Secondly, if a researcher has an honorary contract with one NHS organisation the facility exists to issue a letter of authorisation to accept this elsewhere, and unless there are compelling reasons not to do this—namely, no contact with children or vulnerable adults in other sites—then this is surely the way forward.1

Thirdly, procedures are inconsistent across trusts, partly because of the lack of nationally agreed procedures, for which the Department of Health bears an important responsibility. One way forward would be for trusts to endorse the research and development forum's toolkit or produce their own detailed guidance and standard forms. In the area of honorary contracts progress is being made by the R&D forum and the UK clinical research collaboration on introducing a research passport. Some kind of multicentre process is needed to give approval to large scale projects, allowing local research management and governance groups to concentrate on purely local issues.
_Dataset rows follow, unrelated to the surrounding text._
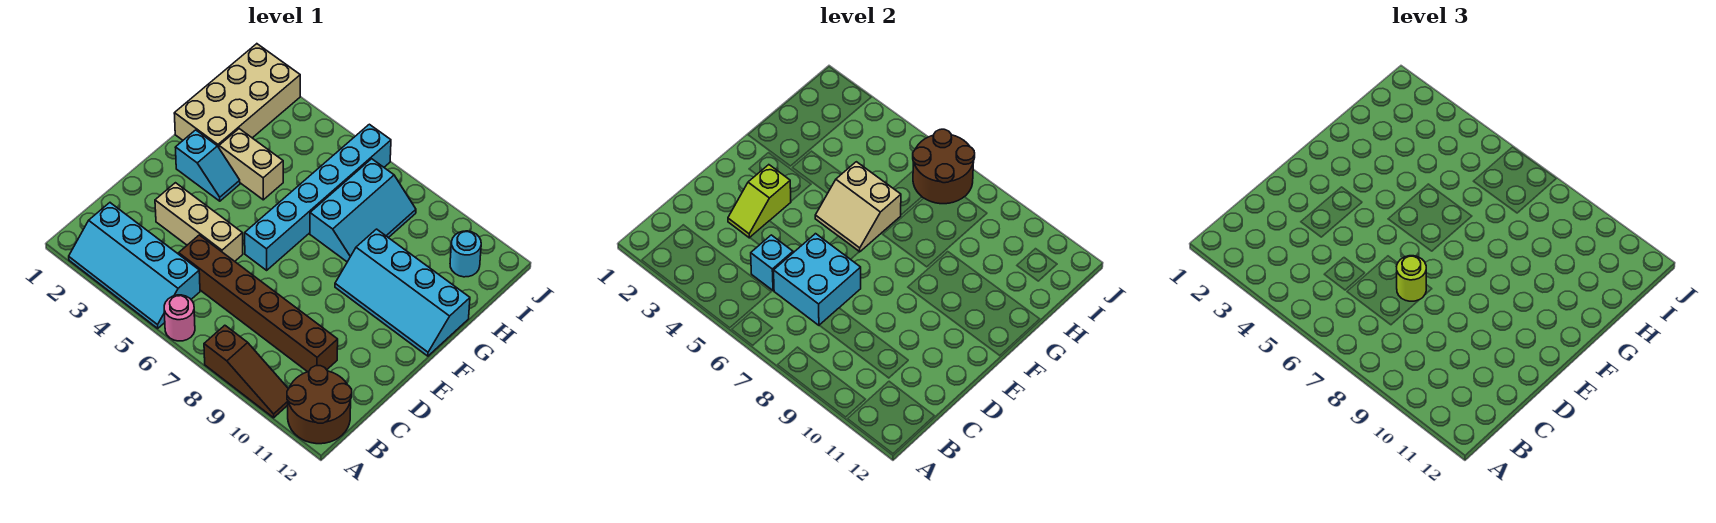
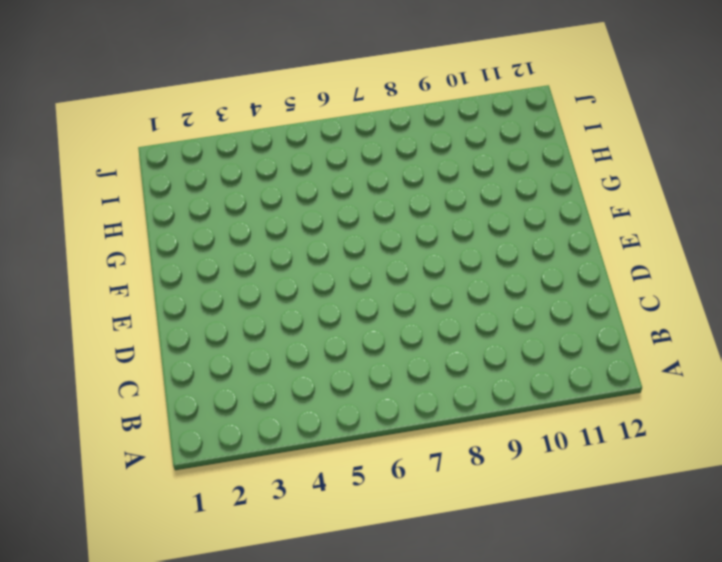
none -> cyan slope A2:B5 level 1 top B
none -> pink round brick A6 level 1
none -> brown slope A8:A10 level 1 top 8

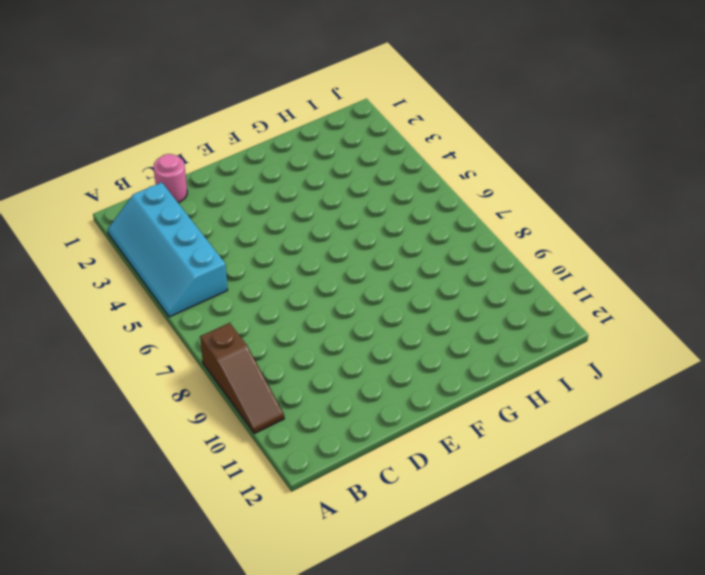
pink round brick C1 level 1 -> pink round brick A6 level 1
none -> brown round brick A11:B12 level 1
none -> brown brick C5:C10 level 1
none -> tan brick D3:D5 level 1

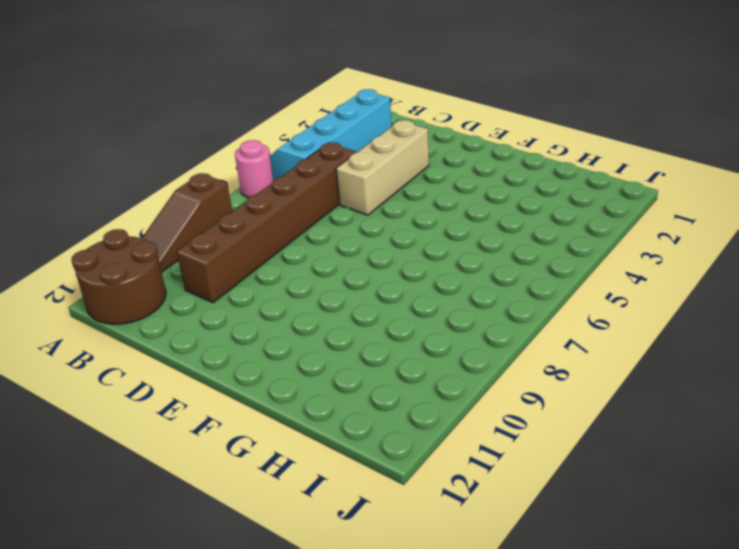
none -> cyan brick E6:J6 level 1
none -> cyan slope F2:F3 level 1 top 2
none -> cyan slope F9:G12 level 1 top G

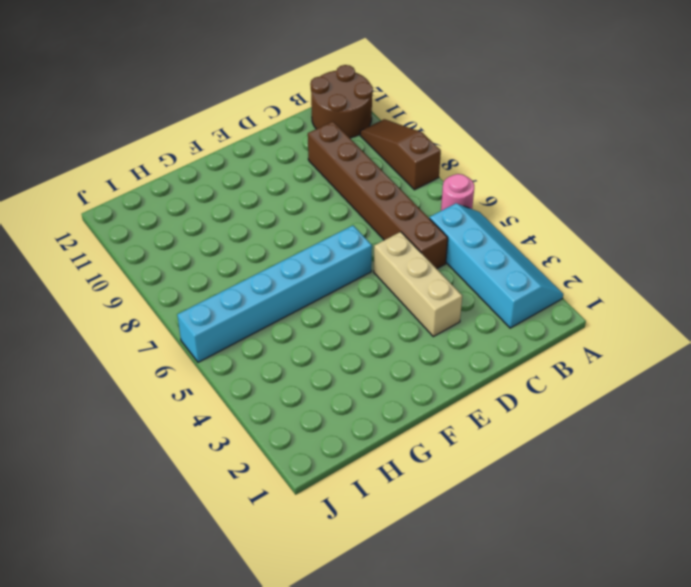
none -> cyan slope F2:F3 level 1 top 2
none -> cyan slope F9:G12 level 1 top G
none -> tan brick G1:J2 level 1

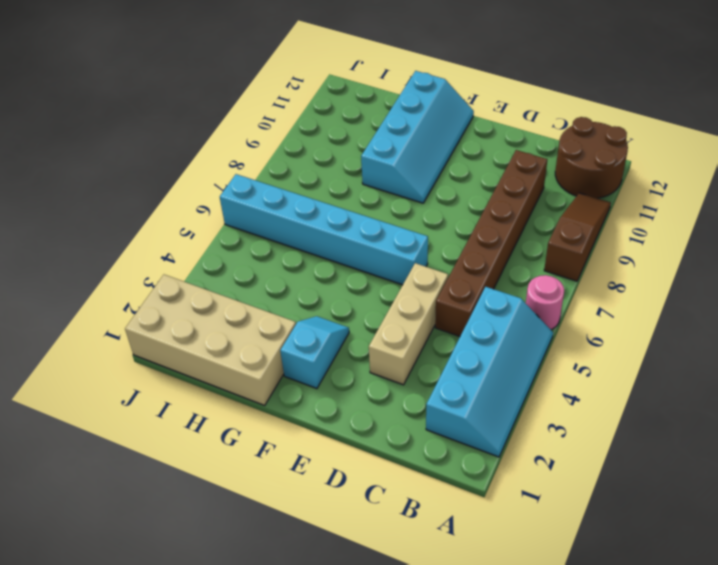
none -> tan brick G3:G4 level 1
none -> cyan slope G7:I8 level 1 top 7
none -> cyan round brick I11 level 1

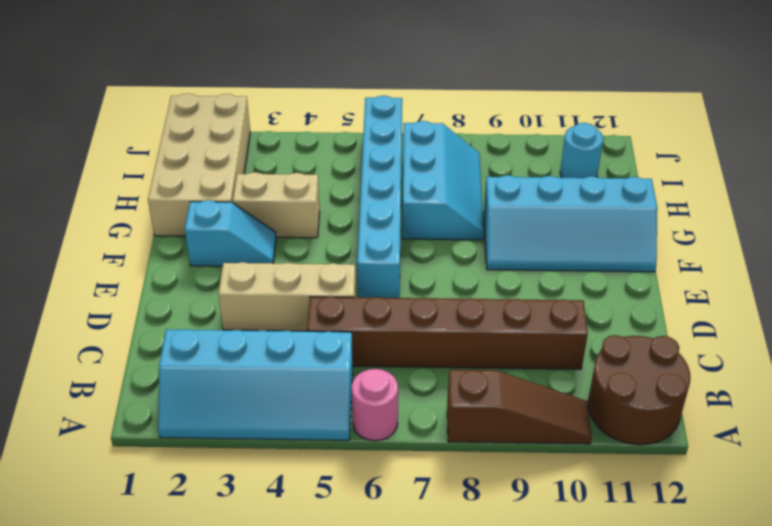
none -> cyan brick C5 level 2
none -> cyan brick C6:D7 level 2
none -> lime slope D3:E3 level 2 top E

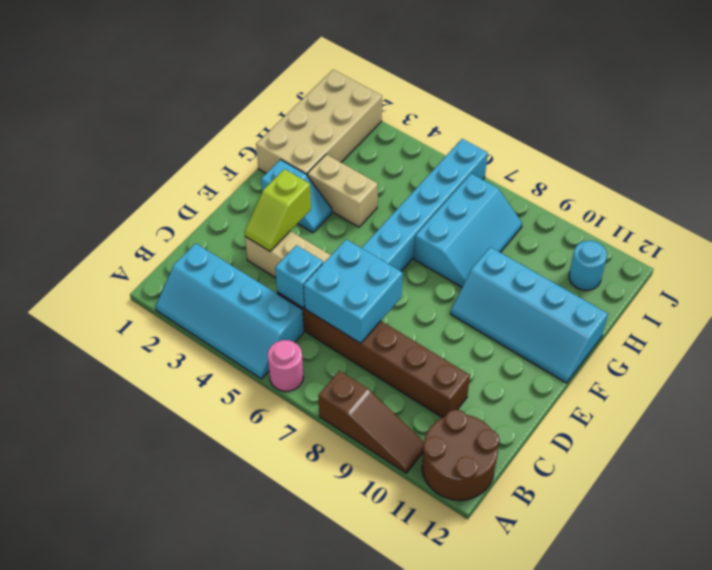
none -> tan slope F5:G6 level 2 top G
none -> brown round brick I6:J7 level 2
none -> lime round brick D7 level 3

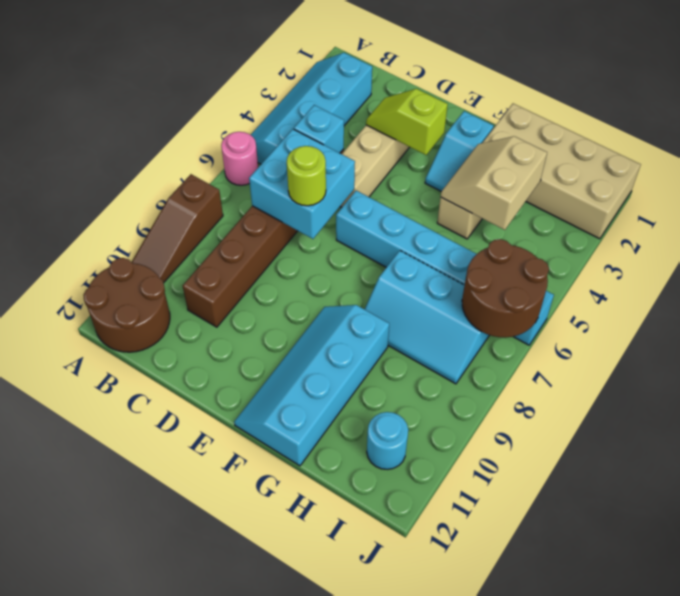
tan slope G3:H4 level 2 top H -> tan slope F5:G6 level 2 top G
Research governance is there for a purpose—namely, to provide local quality control on research projects and to protect the interests of patients and staff. In most cases, the projects we have dealt with have been unproblematic. However, in a few cases—in particular, commercial drug trials—we have had serious concerns either about the value of projects or about aspects of patients' safety. It has not always proved easy to get information on why these have been approved or to take up our concerns. I think this shows that research governance, although hopefully streamlined, still has an important role.

Competing interests: MEB's employer, Chesterfield Primary Care Trust, has received research management and governance funding from the Department of Health since 2002 to cover research governance activities in the three primary care trusts in north Derbyshire.